=== Exercise instructions ===
For each statement, answer yes or no according to the South Pole passage, and quote the words of the passage that decide it. (a) The message on the tape was signed by South Pole Station. (b) In the reflection on the orb, the narrator's legs looked short. (c) Two men came out of the main station building.

━━ Excerpted passage

The Impossible First
Page 20
As I stepped out of my skis, and unhitched from the harness, I walked up and saw a piece of yellow tape on the silver globe, and thought for a second that perhaps the orb had cracked or been damaged and was being repaired. South Pole temporarily out of service, I thought with a laugh. But as I got close enough to read, I was stunned. The tape had my name on it. “Go Colin, Go!” it read, and was signed, “South Pole Station,” along with a little drawing of a heart. I glanced around nervously, as though the message’s authors might be hiding and would leap out and yell, “Surprise!”
I touched the tape with my mitten, then shifted my head in closer to the orb and peered into its reflective surface, and saw my distorted image looking back at me, my red-and-black jacket and pants making my legs look ten feet long, my oversized head filling the orb’s surface.
When I pulled up my mask, I got another jolt. My face looked so thin. I brought a mittened hand to touch the black sports tape across my cheeks and nose. For a gasping, shocking second, it didn’t look like me at all, and I pulled back. Better not to look.
Then I saw two men emerge from the main station building, and I immediately tensed up again. I knew I wasn’t breaking any rules or doing anything remotely wrong, but this was where it could get weird.

━━━━
━━ Available data

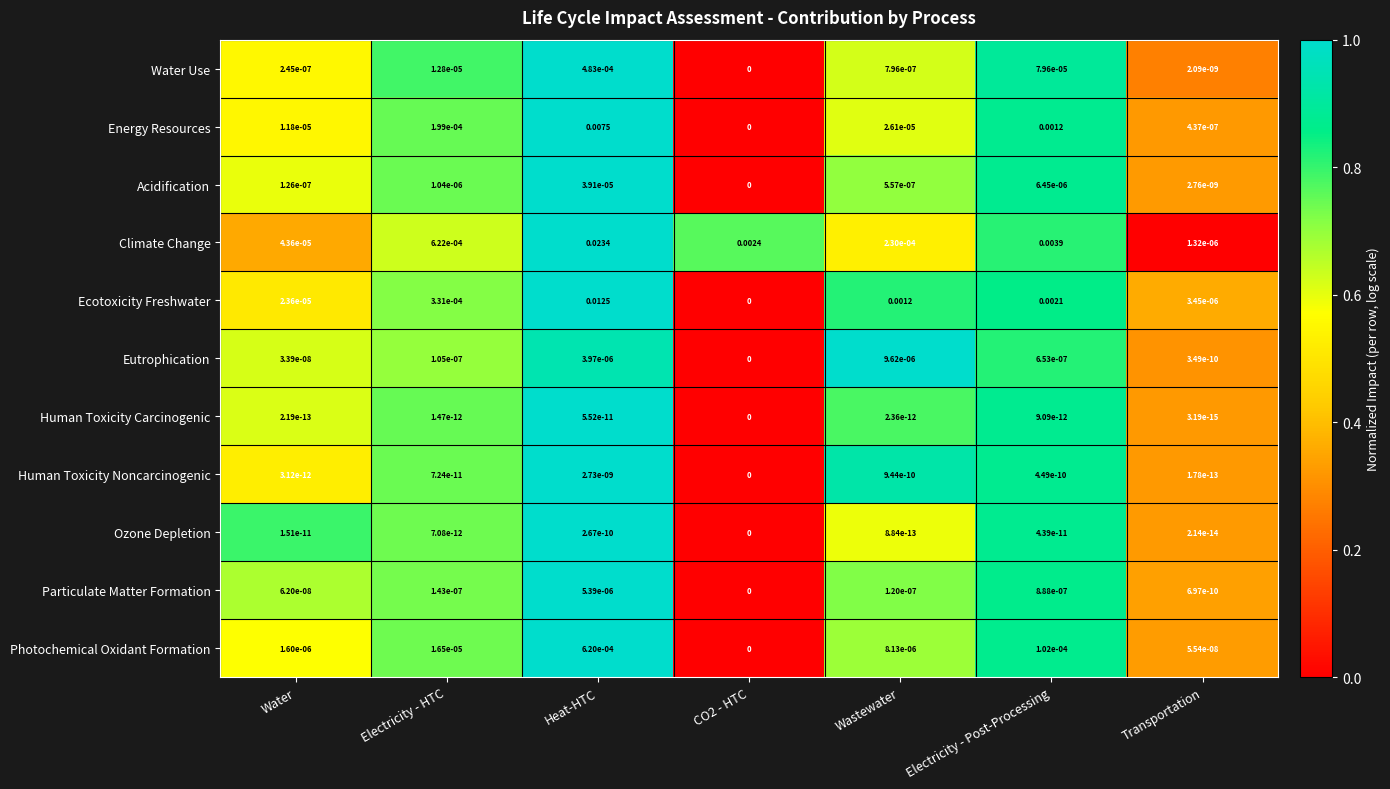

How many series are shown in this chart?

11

━━━━

=== The answer ===
(a) Yes: "was signed, “South Pole Station,”"
(b) No: "making my legs look ten feet long"
(c) Yes: "I saw two men emerge from the main station building"